Of necessity, we have had to demonstrate our processes using wild guayule shrub native to Texas. We believe that our disclosed processes would give essentially the same results with cultivated guayule shrubs of all varieties and of generally higher rubber content.
Those skilled in the art have long recognized that direct solvent extraction of rubber from guayule shrub seems to offer many advantages over water flotation. The primary advantage would be elimination of many processing steps including parboiling and/or pressure cooking; wet-milling; addition of acid, alkali, surfactants, etc.; flotation; water washing; and several drying and purification steps. Subsidiary advantages to be expected from solvent extraction in comparison to water flotation are large savings in process water (guayule grows and is processed in arid regions), possible improved resin yields and lower heavy-metal contamination of the rubber and the provisions for solution-phase purification as an integral component of the operation. However, solvent extraction of rubber from guayule, though often studied, has been found completely impractical on a scale, heretofore. In fact, the earliest industrial processes for guayule were based on solvent extraction but were found impractically difficult and expensive and were replaced by wet-milling techniques, see U.S. Pat. No. 982,373. A solvent extraction is contemplated in U.S. Pat. No. 1,695,676 wherein the cell walls of the guayule shrub are first broken down by penetrating the plant material with high pressure gas and suddenly releasing it to effect an instantaneous expansion. The advantages of this process are diminished by the expense of the requisite high pressure equipment and the inherent inefficiency of a batch-type procedure.
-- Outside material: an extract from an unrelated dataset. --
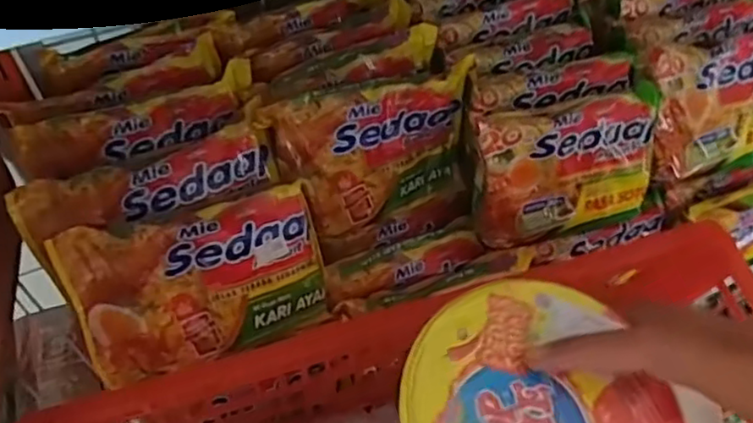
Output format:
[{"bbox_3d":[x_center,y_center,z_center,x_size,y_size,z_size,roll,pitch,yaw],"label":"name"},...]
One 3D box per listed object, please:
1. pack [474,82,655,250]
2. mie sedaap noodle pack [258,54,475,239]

As is well known, the fundamental problem in solvent extraction of rubber from plant materials is that rubber is a high molecular weight polymer which is difficult to pass through cell walls and membranous tissue even when in solution. Thus, in order to accomplish solvent extraction of rubber, the plant structure has to be very thoroughly disrupted.
U.S. Pat. No. 4,136,131, is directed to the extraction of rubber or rubber-like materials from fibrous plants, such as guayule, wherein said plants are subjected to simultaneous compression and high shear forces under nonaqueous conditions to result in (1) comminuted fibrous matter and (2) rubber-like substances which cohere into a plastic mass; this mass is shaped into particles; said rubber-like substances are then solvent extracted followed by recovering same from said solvent.
Additional prior art patents, background in nature, include U.S. Pat. Nos. 1,753,185; 2,744,125; 2,666,317; 2,618,670; 2,572,046 and 2,549,763.
The most recent U.S. patent we are aware of is U.S. Pat. No. 4,159,903; this patent is directed to the improved production of high molecular weight polyisoprene rubber by administering to plants, such as guayule an amine-type growth regulator. In column 4, lines 25-27 it is stated that the natural rubber latex in guayule is found in all parts of the plant but the leaves; it is then stated that the entire plant, except the leaves must be processed to extract the rubber.